**WORK INSTRUCTION:**
Without the pictures, copy all of the data exactly.

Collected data

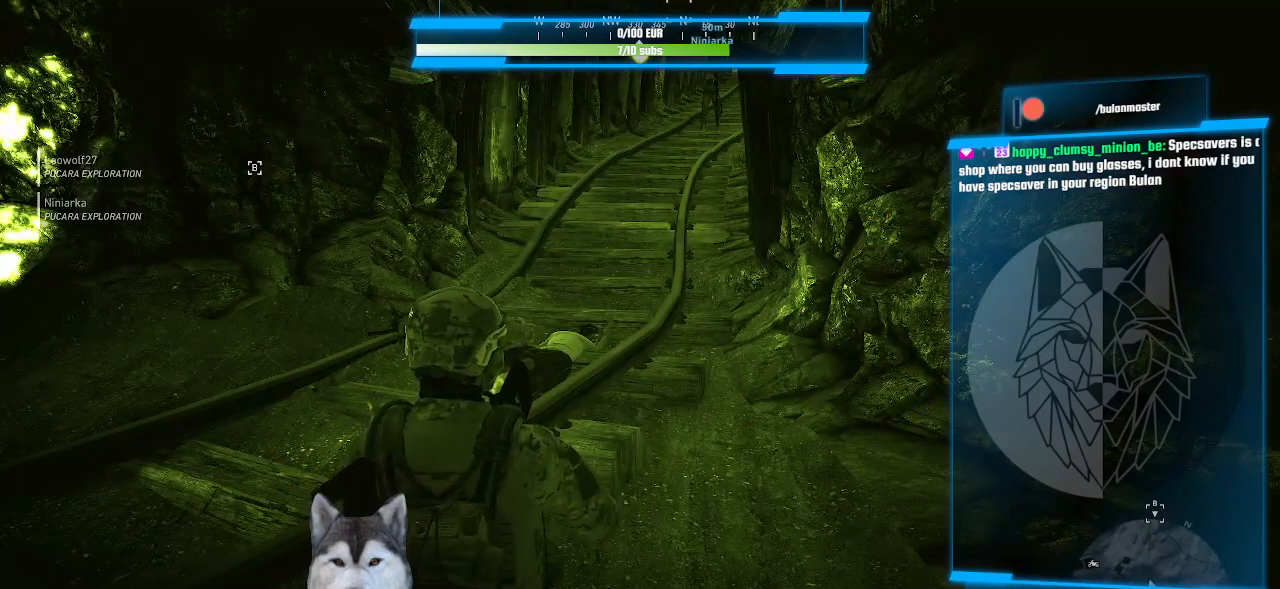
{"keys": [], "mouse": [], "events": []}
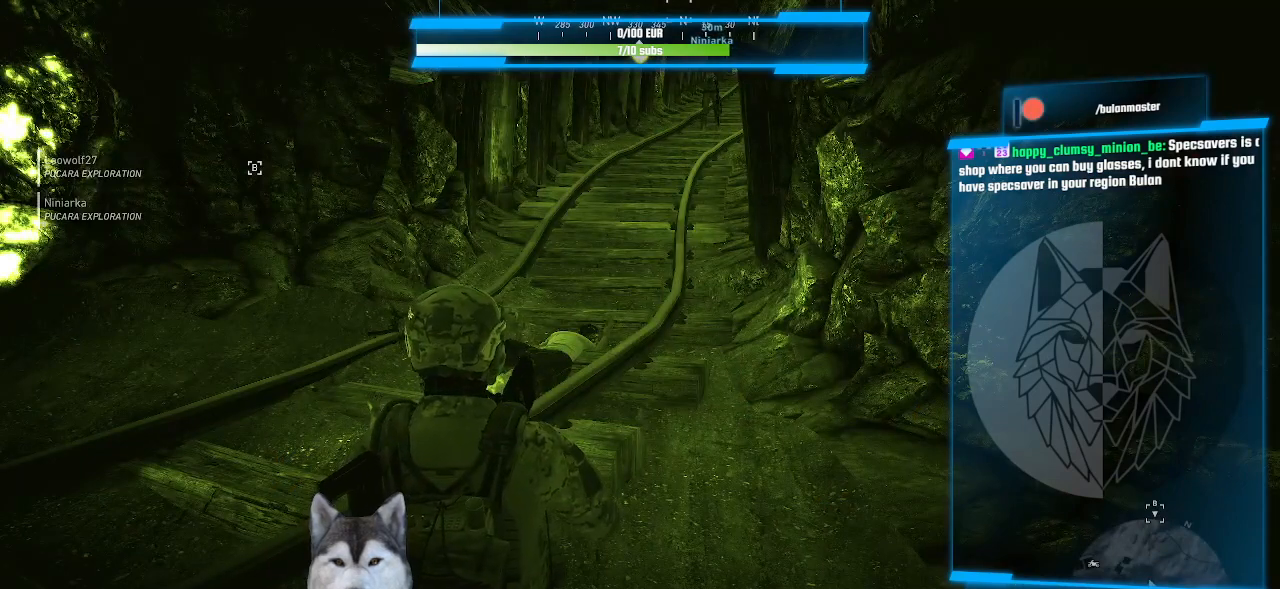
{"keys": [], "mouse": [], "events": []}
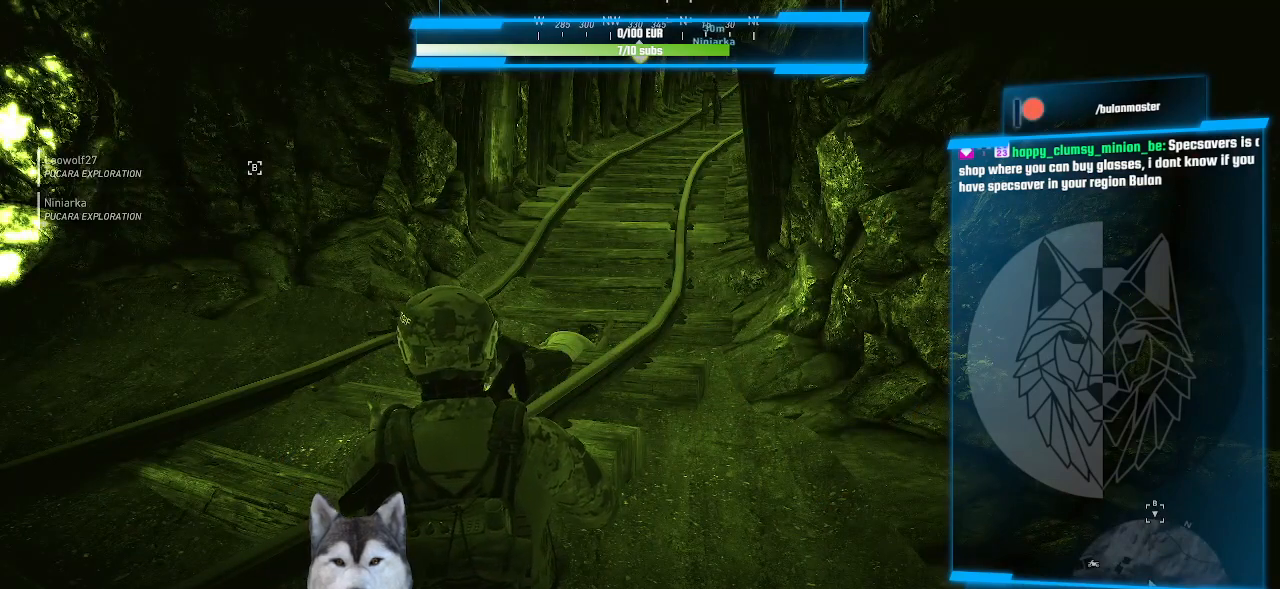
{"keys": [], "mouse": [], "events": []}
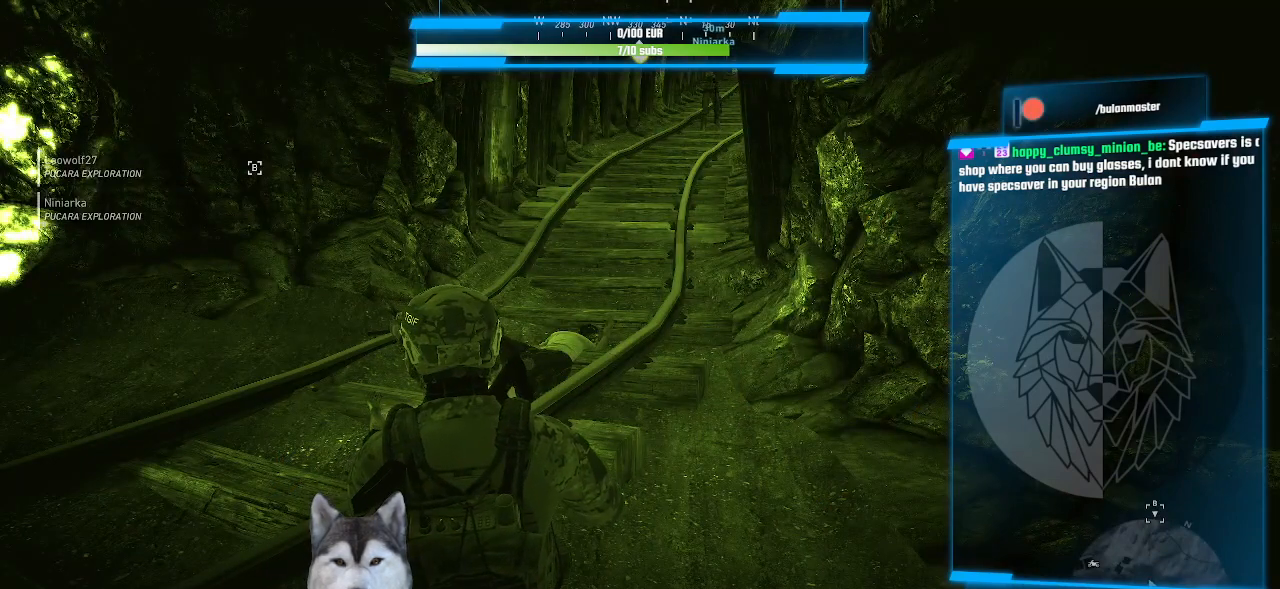
{"keys": [], "mouse": [], "events": []}
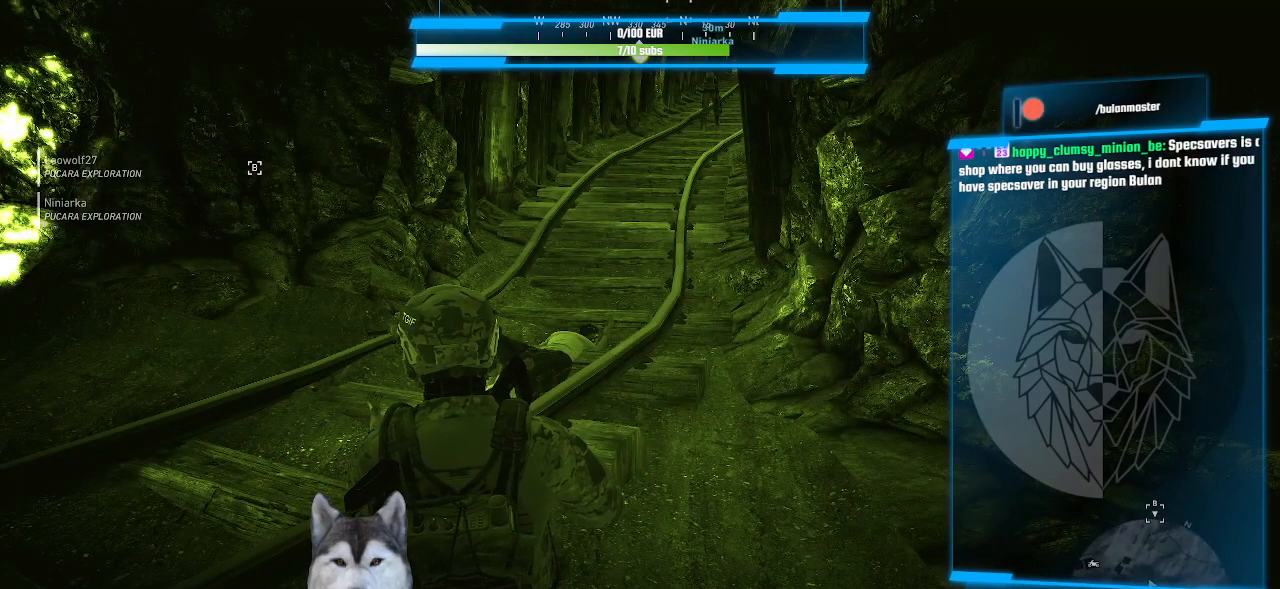
{"keys": [], "mouse": [], "events": [[366, "r", "down"], [466, "r", "up"]]}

**FINISHED TASK:**
{"keys": [], "mouse": [], "events": []}
{"keys": [], "mouse": [], "events": []}
{"keys": [], "mouse": [], "events": []}
{"keys": [], "mouse": [], "events": []}
{"keys": [], "mouse": [], "events": [[366, "r", "down"], [466, "r", "up"]]}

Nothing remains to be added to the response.